# INFORMATION GIVEN
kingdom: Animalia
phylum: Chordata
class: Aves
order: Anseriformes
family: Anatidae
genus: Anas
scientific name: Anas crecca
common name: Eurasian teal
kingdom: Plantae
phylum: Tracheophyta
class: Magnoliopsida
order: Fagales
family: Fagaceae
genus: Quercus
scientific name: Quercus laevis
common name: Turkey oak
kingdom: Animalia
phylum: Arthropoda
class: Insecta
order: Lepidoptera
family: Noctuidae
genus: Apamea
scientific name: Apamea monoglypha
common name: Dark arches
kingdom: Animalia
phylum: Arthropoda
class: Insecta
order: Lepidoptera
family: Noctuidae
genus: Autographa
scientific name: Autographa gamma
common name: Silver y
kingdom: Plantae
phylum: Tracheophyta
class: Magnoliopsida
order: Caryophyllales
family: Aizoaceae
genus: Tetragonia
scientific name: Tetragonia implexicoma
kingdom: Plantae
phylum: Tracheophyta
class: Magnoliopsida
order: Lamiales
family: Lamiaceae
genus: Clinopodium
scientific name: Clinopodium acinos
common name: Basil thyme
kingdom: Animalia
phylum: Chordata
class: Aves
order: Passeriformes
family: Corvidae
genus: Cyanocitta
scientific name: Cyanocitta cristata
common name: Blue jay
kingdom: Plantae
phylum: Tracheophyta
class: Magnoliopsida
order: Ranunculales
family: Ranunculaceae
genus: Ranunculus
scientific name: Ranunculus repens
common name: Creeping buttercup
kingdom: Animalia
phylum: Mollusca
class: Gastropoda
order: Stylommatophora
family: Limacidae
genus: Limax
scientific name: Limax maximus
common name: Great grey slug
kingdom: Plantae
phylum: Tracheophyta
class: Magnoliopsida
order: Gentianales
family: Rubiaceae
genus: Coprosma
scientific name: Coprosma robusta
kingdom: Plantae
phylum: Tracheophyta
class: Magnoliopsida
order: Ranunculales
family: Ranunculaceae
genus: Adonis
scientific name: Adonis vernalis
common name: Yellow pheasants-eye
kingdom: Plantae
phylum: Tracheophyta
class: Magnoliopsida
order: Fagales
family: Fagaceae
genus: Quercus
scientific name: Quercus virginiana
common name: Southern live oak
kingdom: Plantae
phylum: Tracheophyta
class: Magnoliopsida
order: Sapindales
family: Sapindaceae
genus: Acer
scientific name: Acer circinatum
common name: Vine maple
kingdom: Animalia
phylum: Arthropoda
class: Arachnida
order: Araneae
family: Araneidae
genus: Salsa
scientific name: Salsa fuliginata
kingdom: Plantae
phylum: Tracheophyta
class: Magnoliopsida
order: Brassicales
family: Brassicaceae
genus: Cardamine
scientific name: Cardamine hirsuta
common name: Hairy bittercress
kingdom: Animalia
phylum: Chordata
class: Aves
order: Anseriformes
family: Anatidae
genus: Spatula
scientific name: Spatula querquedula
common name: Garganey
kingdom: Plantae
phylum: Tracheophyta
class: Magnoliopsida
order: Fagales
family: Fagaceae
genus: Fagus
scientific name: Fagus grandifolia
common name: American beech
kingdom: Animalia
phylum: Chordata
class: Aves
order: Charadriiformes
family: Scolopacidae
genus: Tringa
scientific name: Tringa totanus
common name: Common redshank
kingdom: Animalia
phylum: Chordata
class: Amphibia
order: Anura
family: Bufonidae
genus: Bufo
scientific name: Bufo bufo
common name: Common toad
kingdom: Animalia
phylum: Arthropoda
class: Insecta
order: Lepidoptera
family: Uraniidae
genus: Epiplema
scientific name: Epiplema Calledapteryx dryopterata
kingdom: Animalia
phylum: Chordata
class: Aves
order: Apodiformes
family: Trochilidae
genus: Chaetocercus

# PROBLEM STATEMENT
Reproduce every line given above for all of the items, without alteration and in the original order.

# EXPECTED ANSWER
kingdom: Animalia
phylum: Chordata
class: Aves
order: Anseriformes
family: Anatidae
genus: Anas
scientific name: Anas crecca
common name: Eurasian teal
kingdom: Plantae
phylum: Tracheophyta
class: Magnoliopsida
order: Fagales
family: Fagaceae
genus: Quercus
scientific name: Quercus laevis
common name: Turkey oak
kingdom: Animalia
phylum: Arthropoda
class: Insecta
order: Lepidoptera
family: Noctuidae
genus: Apamea
scientific name: Apamea monoglypha
common name: Dark arches
kingdom: Animalia
phylum: Arthropoda
class: Insecta
order: Lepidoptera
family: Noctuidae
genus: Autographa
scientific name: Autographa gamma
common name: Silver y
kingdom: Plantae
phylum: Tracheophyta
class: Magnoliopsida
order: Caryophyllales
family: Aizoaceae
genus: Tetragonia
scientific name: Tetragonia implexicoma
kingdom: Plantae
phylum: Tracheophyta
class: Magnoliopsida
order: Lamiales
family: Lamiaceae
genus: Clinopodium
scientific name: Clinopodium acinos
common name: Basil thyme
kingdom: Animalia
phylum: Chordata
class: Aves
order: Passeriformes
family: Corvidae
genus: Cyanocitta
scientific name: Cyanocitta cristata
common name: Blue jay
kingdom: Plantae
phylum: Tracheophyta
class: Magnoliopsida
order: Ranunculales
family: Ranunculaceae
genus: Ranunculus
scientific name: Ranunculus repens
common name: Creeping buttercup
kingdom: Animalia
phylum: Mollusca
class: Gastropoda
order: Stylommatophora
family: Limacidae
genus: Limax
scientific name: Limax maximus
common name: Great grey slug
kingdom: Plantae
phylum: Tracheophyta
class: Magnoliopsida
order: Gentianales
family: Rubiaceae
genus: Coprosma
scientific name: Coprosma robusta
kingdom: Plantae
phylum: Tracheophyta
class: Magnoliopsida
order: Ranunculales
family: Ranunculaceae
genus: Adonis
scientific name: Adonis vernalis
common name: Yellow pheasants-eye
kingdom: Plantae
phylum: Tracheophyta
class: Magnoliopsida
order: Fagales
family: Fagaceae
genus: Quercus
scientific name: Quercus virginiana
common name: Southern live oak
kingdom: Plantae
phylum: Tracheophyta
class: Magnoliopsida
order: Sapindales
family: Sapindaceae
genus: Acer
scientific name: Acer circinatum
common name: Vine maple
kingdom: Animalia
phylum: Arthropoda
class: Arachnida
order: Araneae
family: Araneidae
genus: Salsa
scientific name: Salsa fuliginata
kingdom: Plantae
phylum: Tracheophyta
class: Magnoliopsida
order: Brassicales
family: Brassicaceae
genus: Cardamine
scientific name: Cardamine hirsuta
common name: Hairy bittercress
kingdom: Animalia
phylum: Chordata
class: Aves
order: Anseriformes
family: Anatidae
genus: Spatula
scientific name: Spatula querquedula
common name: Garganey
kingdom: Plantae
phylum: Tracheophyta
class: Magnoliopsida
order: Fagales
family: Fagaceae
genus: Fagus
scientific name: Fagus grandifolia
common name: American beech
kingdom: Animalia
phylum: Chordata
class: Aves
order: Charadriiformes
family: Scolopacidae
genus: Tringa
scientific name: Tringa totanus
common name: Common redshank
kingdom: Animalia
phylum: Chordata
class: Amphibia
order: Anura
family: Bufonidae
genus: Bufo
scientific name: Bufo bufo
common name: Common toad
kingdom: Animalia
phylum: Arthropoda
class: Insecta
order: Lepidoptera
family: Uraniidae
genus: Epiplema
scientific name: Epiplema Calledapteryx dryopterata
kingdom: Animalia
phylum: Chordata
class: Aves
order: Apodiformes
family: Trochilidae
genus: Chaetocercus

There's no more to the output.